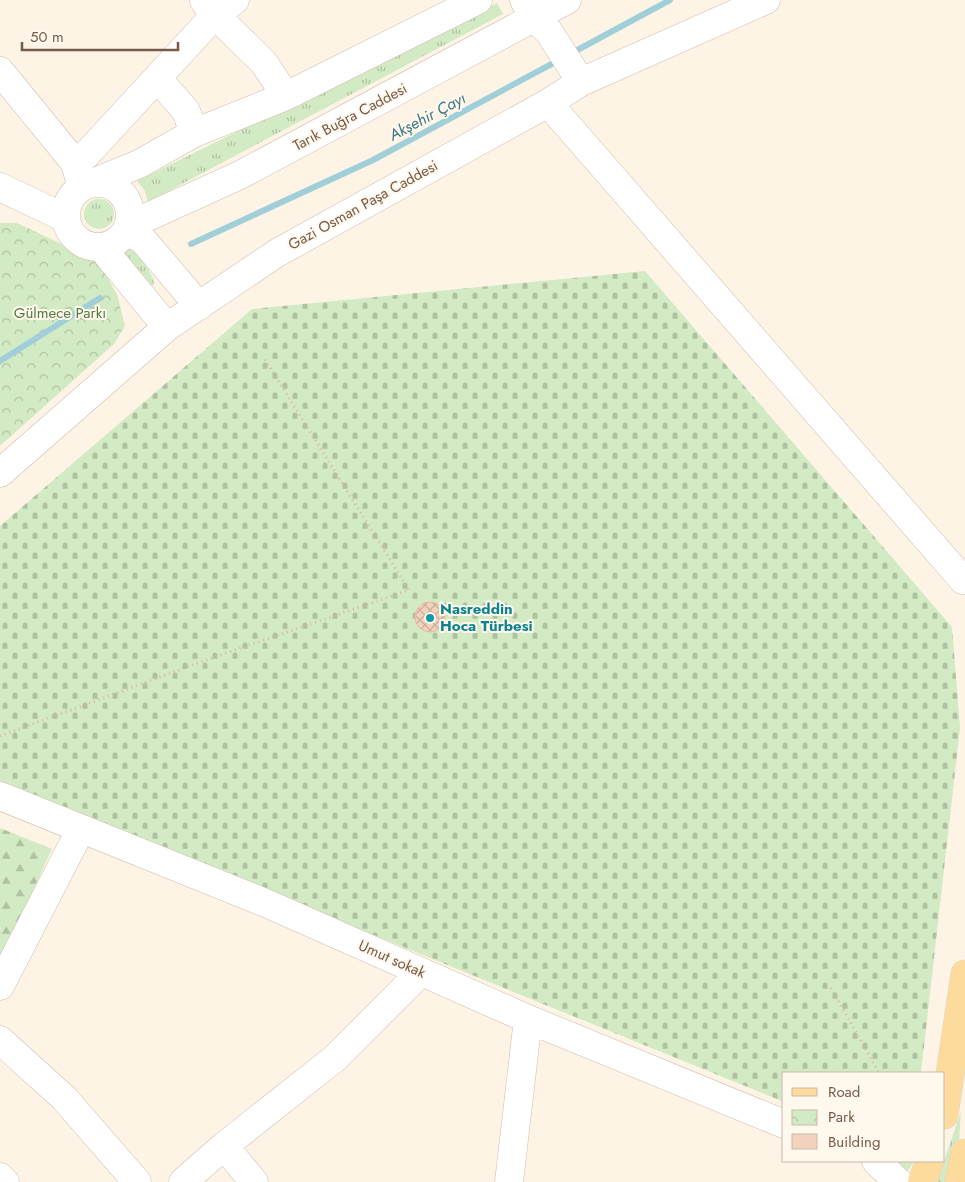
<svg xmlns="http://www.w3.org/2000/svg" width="965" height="1182" viewBox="0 0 965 1182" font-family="Jost,sans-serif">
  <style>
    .grass { fill: url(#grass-tufts) }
    .forest { fill: url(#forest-firs) }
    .cemetery { fill: url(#cemetery-stones) }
    .park { fill: url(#park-crowns) }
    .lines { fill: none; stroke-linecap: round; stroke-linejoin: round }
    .stream { stroke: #a0cfd9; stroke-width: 6 }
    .building { fill: url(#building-cross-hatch); stroke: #e6ba9d }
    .minor-casing { stroke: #cfbcac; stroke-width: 29 }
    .major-casing { stroke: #dcd4d0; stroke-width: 29 }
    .path { stroke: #d8b7a0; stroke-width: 3; stroke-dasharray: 1 4; stroke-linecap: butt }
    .minor { stroke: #fff; stroke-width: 28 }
    .major { stroke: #fddb9d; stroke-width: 28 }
    .culture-dot { fill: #0f9aa8; stroke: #fff8ed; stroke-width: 2 }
    .labels { text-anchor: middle; stroke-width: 4; stroke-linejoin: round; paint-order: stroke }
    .street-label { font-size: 15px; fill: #775b4a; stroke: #fff8ed }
    .park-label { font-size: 15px; fill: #527d42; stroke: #fff8ed }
    .culture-label { font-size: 15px; font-weight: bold; fill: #0d838f; stroke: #fff8ed; text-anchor: start }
    .water-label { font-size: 16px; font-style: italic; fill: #3f7784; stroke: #fff8ed }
  </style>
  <defs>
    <pattern id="grass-tufts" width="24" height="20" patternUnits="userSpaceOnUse" patternTransform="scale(1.25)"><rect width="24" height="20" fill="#d3ebc4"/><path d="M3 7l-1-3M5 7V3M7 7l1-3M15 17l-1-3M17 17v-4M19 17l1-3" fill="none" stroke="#b0c1a1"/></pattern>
    <pattern id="forest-firs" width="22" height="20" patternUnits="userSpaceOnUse" patternTransform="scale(1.25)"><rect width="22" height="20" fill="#d3ebc4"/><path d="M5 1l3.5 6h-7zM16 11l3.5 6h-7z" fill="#b0c1a1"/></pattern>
    <pattern id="cemetery-stones" width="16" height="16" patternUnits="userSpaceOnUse" patternTransform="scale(1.25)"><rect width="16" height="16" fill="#d3ebc4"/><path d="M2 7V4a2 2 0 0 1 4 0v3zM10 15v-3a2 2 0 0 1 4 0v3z" fill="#b0c1a1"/></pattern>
    <pattern id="park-crowns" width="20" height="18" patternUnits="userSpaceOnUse" patternTransform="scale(1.25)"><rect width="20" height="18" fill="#d3ebc4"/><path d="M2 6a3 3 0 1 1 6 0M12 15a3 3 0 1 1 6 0" fill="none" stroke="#b0c1a1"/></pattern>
    <pattern id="building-cross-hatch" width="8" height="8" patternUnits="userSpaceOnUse" patternTransform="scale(1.25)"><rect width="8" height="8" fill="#f3d3bd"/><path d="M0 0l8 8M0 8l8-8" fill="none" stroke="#caae9c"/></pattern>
  </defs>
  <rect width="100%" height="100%" fill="#fdf4e6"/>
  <!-- grass -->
  <path class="grass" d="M497,3L503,14L148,202L145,191L137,181Z
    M84 214a15 15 0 1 1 30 0a15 15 0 1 1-30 0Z
    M133,243L153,278L154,284L152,286L148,285L118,253Z
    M961,1111L959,1144L953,1182H932L944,1161Z
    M901,1161H915L906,1173L894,1165Z"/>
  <!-- forest -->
  <path class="forest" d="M0,828L52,849L0,963Z"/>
  <!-- cemetery -->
  <path class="cemetery" d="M645,271L952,627L960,728L921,1073H784V1102L0,783V526L252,309Z"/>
  <!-- park -->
  <path class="park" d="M0,223H17L98,261L117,294L125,326L114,344L0,446Z"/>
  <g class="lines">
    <!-- stream -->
    <path class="stream" d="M570,54L670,0
      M191,244L373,160L559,60
      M0,361L100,298"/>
  </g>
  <!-- building -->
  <path class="building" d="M415 617a15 15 0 1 1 30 0a15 15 0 1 1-30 0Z"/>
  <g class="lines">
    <!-- minor casing -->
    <g class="minor-casing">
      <path id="minor" d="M524,0L534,18L549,32L581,82
        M204,1L215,15L264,63L286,96
        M0,71L75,163L80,181
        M157,78L186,111L194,133
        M548,103L963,580
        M75,163L86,155L215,15L235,0
        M66 215a32 32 0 1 1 64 0a32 32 0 1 1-64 0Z
        M90,184L139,164L194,133L286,96L478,0
        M0,187L65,218
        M128,226L240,175L567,0
        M126,231L143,240L199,306
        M102,248L167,327
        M0,473L167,327L277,253L548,103L581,82L766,0
        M0,796L268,904L528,1019L784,1124
        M0,986L81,829
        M0,1040L64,1098L137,1182
        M224,1146L254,1182
        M876,1161L898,1182
        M0,1177L5,1182
        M183,1182L224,1146L334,1059L421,972
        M509,1182L528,1019"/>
    </g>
    <!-- major casing -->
    <g class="major-casing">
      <path id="major" d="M944,1115L965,974
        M922,1182L930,1161
        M959,1182L965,1153"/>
    </g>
    <!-- path -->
    <path class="path" d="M0,736L209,659L409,590L264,358
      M831,988L879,1073"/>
    <!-- minor -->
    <use href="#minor" class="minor"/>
    <!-- major -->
    <use href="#major" class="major"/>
  </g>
  <!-- markers -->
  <circle class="culture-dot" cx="430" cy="618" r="5"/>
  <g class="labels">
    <!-- street labels -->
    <g class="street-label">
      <text transform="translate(350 117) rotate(-28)" y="5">Tarık Buğra Caddesi</text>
      <text transform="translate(363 205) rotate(-29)" y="5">Gazi Osman Paşa Caddesi</text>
      <text transform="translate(392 959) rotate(24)" y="5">Umut sokak</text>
    </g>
    <!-- park labels -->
    <g class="park-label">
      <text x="60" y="318">Gülmece Parkı</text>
    </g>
    <!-- culture labels -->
    <g class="culture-label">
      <text x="440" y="614">Nasreddin<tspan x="440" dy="17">Hoca Türbesi</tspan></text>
    </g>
    <!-- water labels -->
    <g class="water-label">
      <text transform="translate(427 116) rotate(-28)" y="6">Akşehir Çayı</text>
    </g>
  </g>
  <!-- legend -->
  <rect x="782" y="1072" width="162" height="90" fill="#fff8ed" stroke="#c9b9ac"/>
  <rect x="792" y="1088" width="25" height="8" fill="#fddb9d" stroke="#c9b9ac"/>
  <text x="828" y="1097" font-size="15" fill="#775b4a">Road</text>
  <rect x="792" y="1110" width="25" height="15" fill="url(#park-crowns)" stroke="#c9b9ac"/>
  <text x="828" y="1122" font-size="15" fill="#775b4a">Park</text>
  <rect x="792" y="1134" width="25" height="15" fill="#f3d3bd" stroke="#c9b9ac"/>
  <text x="828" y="1147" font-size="15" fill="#775b4a">Building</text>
  <!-- scale -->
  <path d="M22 42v8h156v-8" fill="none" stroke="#775b4a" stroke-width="2.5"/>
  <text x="30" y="42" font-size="15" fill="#775b4a" stroke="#fff8ed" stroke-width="4" paint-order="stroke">50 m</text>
</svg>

▶ TASK TO CARRY OUT
Your answer should be the lines of the material above that include "linecap".

▶ SOLUTION BELOW
    .lines { fill: none; stroke-linecap: round; stroke-linejoin: round }
    .path { stroke: #d8b7a0; stroke-width: 3; stroke-dasharray: 1 4; stroke-linecap: butt }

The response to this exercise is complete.